I don't feel like I have the prayer support that I want. I don't feel like I am being "spurred on" by others around me.
The analogy God gave me last night was that I am 'driving' as a car in life... and I've been coming off of a hill and coasting in neutral, and I've been able to keep moving but up ahead there is another hill and in order to climb it I need to get the car back into gear and accellerate. The problem lies in that I can't get the car back into gear. I am rapidly approaching the hill and I know if I don't start accelerating, I am eventually going to slow to a stop, and then roll backwards back down this hill... and that is a big scene that I don't want to do.
I know that God is warning me of this, so that I can be stirred to start the car again, and to keep moving. I think this is why its so emotional and difficult, is that the spirit within me is discerning that I need to step it up and is at unrest with where I am spiritually. I know I'm not where I want to be, but I just don't know how to keep moving.
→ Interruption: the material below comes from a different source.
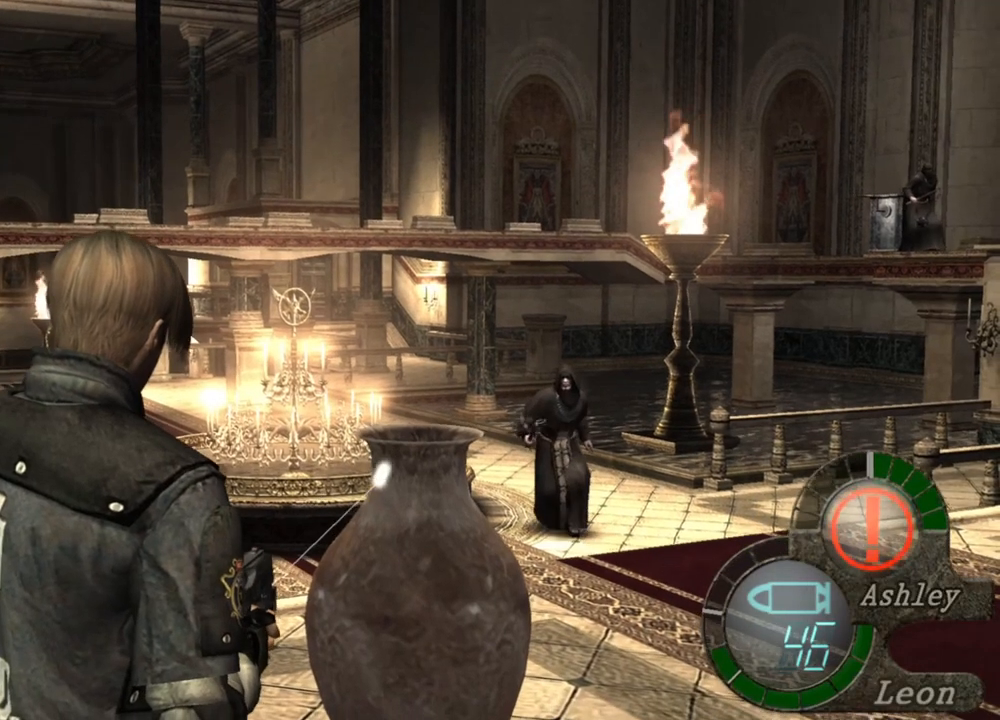
{"keys": [], "mouse": ["right"], "events": []}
I also had a 'revelation' about where I am spiritually, and I remembered a vision somebody had for me, or I had myself where there was this plot of land, and on it there was a partially finished foundation that hadn't been completed and a pile of garbage lying on top of the site. It was basically meaning that my life had some garbage that needed to be moved so that the foundation could be built so that eventually a structure could be built. Where I am now, is the garbage has been removed and God has built up a foundation of relationship with me and Him, so the next step is the actual building upon that foundation.
Tying the two vision/analogies together, the mountain I'm about to climb I believe is prayer/intercession... that is, prayer to advance the Kingdom of God through building up myself so I can pour into others (Access cell group), building up others/strengthening others and praying for God to move etc...
Also, I was having a hard time at our church service this morning, and I think what it was, is I was feeling conviction that I was not 'right with God' and couldn't praise and worship when I was feeling so unsettled, so I needed to just go and pray. I felt better after expressing some of my heart, and just crying a little and sharing how completely confused I was. I ended up realizing that I needed to take authority over my thoughts and the enemy and make sure he wasn't allowed to play with my head and confuse me. I quoted a couple verses about being clear minded so I could pray, and thinking about things that are noble, lovely etc and having the peace of God that transcends all understanding guard my heart and mind in Christ Jesus... it was really comforting to be able to quote God's Word and it made me feel a lot better and cleared my thinking up.
I think this is a time of perseverance and dilligence. I am going to try and set aside my evenings this week for prayer and building up of myself. My goal is to avoid movies/TV and frivilous things unless I'm doing something for the Kingdom...
Well, I've got stuff to do today, cya.